DATASET Block Start

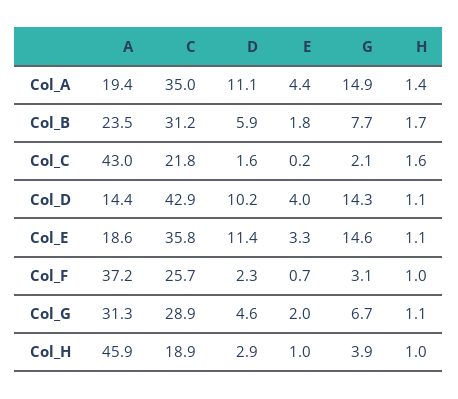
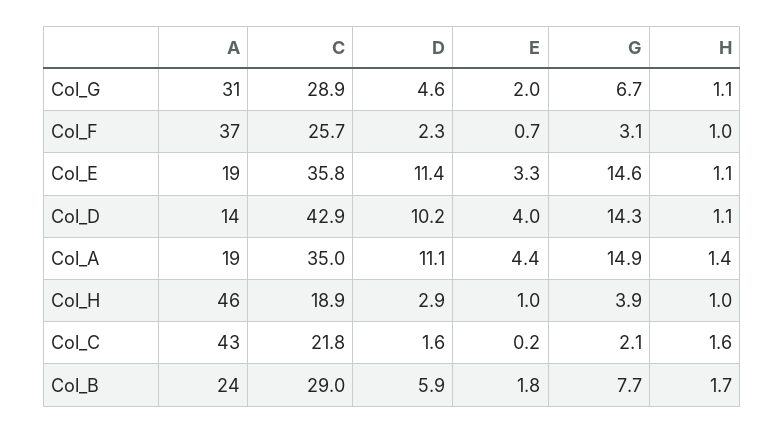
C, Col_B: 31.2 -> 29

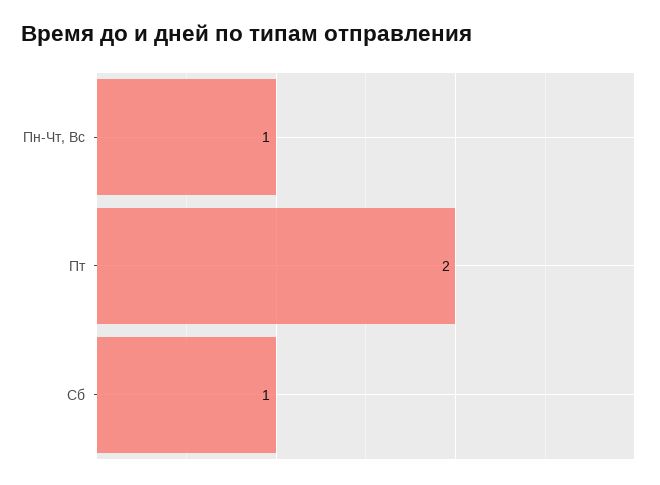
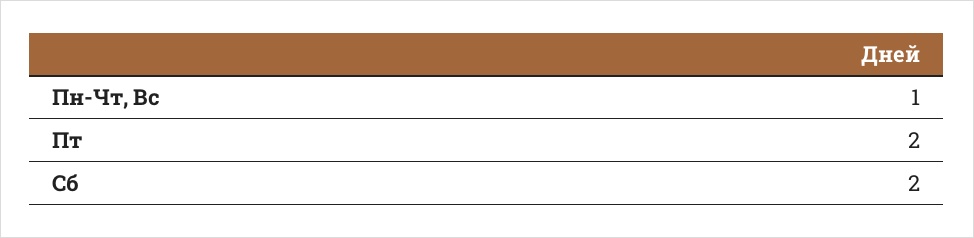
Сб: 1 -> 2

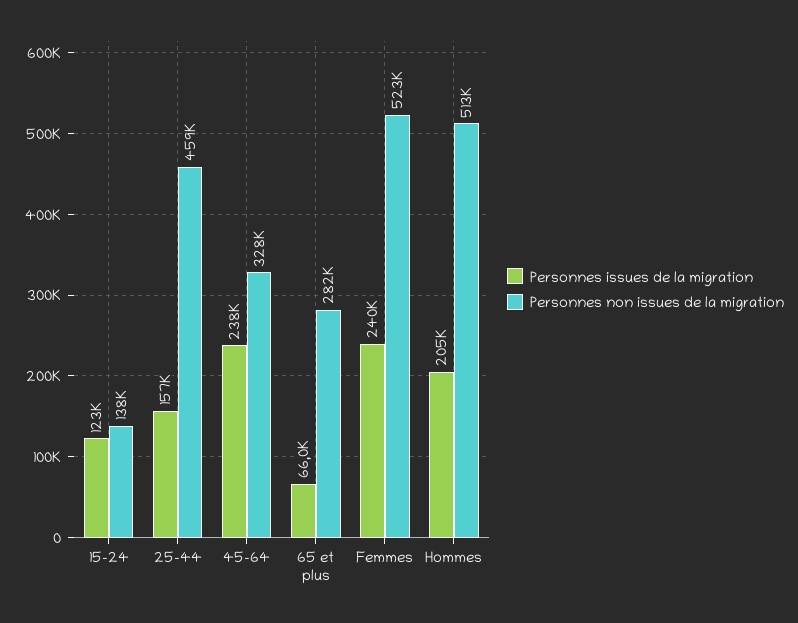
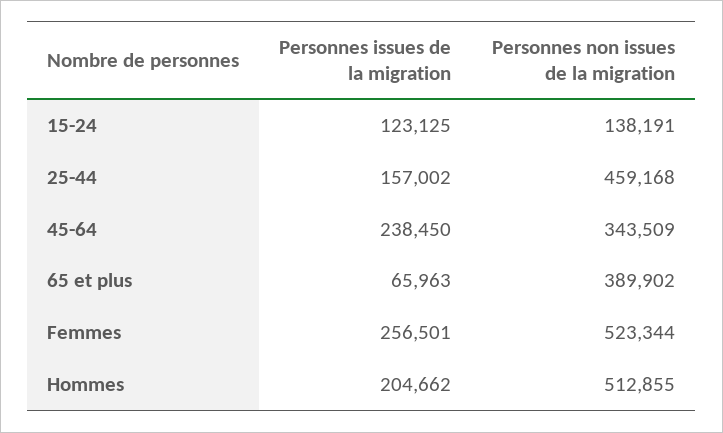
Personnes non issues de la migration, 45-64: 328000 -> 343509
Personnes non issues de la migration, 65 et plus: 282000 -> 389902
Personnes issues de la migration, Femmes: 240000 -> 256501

DATASET Block End
DATASET Block Start

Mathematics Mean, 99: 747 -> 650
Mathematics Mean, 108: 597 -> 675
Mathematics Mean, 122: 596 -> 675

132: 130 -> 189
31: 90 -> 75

DATASET Block End

■ TASK:
Whenever the word "Personnes" occurs in a line above, copy that line.

■ OUTPUT FOR THIS EXERCISE:
Personnes non issues de la migration, 45-64: 328000 -> 343509
Personnes non issues de la migration, 65 et plus: 282000 -> 389902
Personnes issues de la migration, Femmes: 240000 -> 256501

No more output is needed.